L.A. SHARP SKINS

Not all Skinheads are created equal. Back in the 1980s and early '90s, a group called SHARP—Skinheads Against Racial Prejudice—split off from the neo-Nazi Skins who embraced violence against just about anyone who represented cultural diversity. L.A. SHARP Skins flourished only for a short time, but other SHARP Skins groups have continued in cities worldwide. These warriors against violence, and for racial harmony, were inspired by the teachings of Martin Luther King Jr. and by ska, a dance music genre imported from Jamaica.

Alyson Croft's play goes inside the L.A. chapter of SHARP, a group paying lip service to building bridges between races. Despite lofty conversations and a bottomless keg in Drea's (Nicola Seixas) backyard, the play never surpasses a superficial self-righteousness that doesn't generate peaceful relations among the members of the group. Croft's play, generally articulate, has trouble finding its core. She doesn't take her thesis deeper than petty bickering over leadership of the group and intra-personal rivalry.

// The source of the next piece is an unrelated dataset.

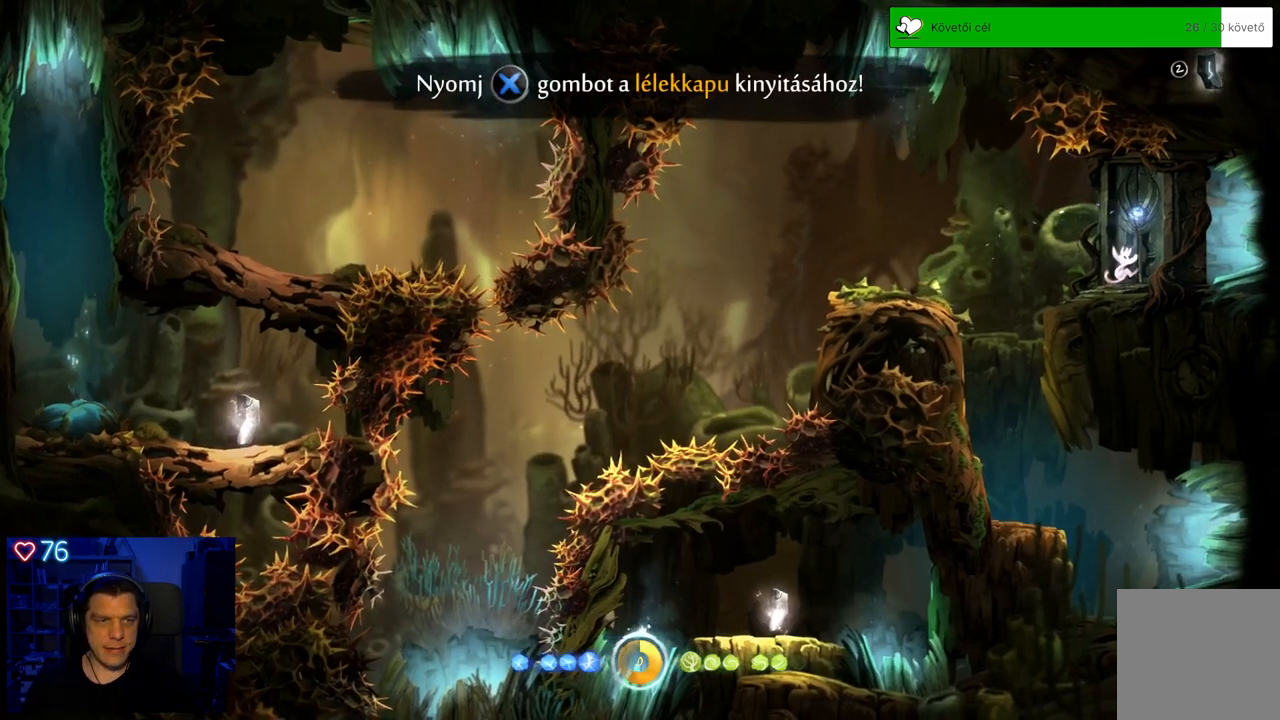
{"buttons": [], "left_stick": "center", "right_stick": "center", "events": []}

The tension here isn't about fighting racial prejudice but about whose ideas are the best. Drea, the group leader, Russell (Morgan Margolis), Dex (Adam Driver), Reggie (Marc Wilson), and Wyleen (Missy Doty) are terminally angry with one another as much as, or more than, they are with a racist society. The pregnant Emily (Croft in a fun performance) provides the humor in the piece, but her situation—a mostly absent boyfriend (Mat Hostetler) who wants her to accompany him on his band's Japanese tour, with their new baby—is just a risible deflection. When Nester Jr. (a dangerously sexy Christopher Warren) shows up to interview the team for a magazine, something should come together, but more red herrings are thrown into the mix, which causes the other main thesis to become just another branch of this heavily limbed tree. The drama of the starkly jarring opening scene, which is the real story, promises more than the play fulfills. Glimpses of what might have been are lost in a plethora of triviality that derails the real drama that's aching to get out.

Anthony Barnao's direction is lackluster and unfocused, and heavy, unnecessary scene changes only serve to slow things down to an irritating crawl. This isn't a throwaway play, but it needs refocusing in order not to become one.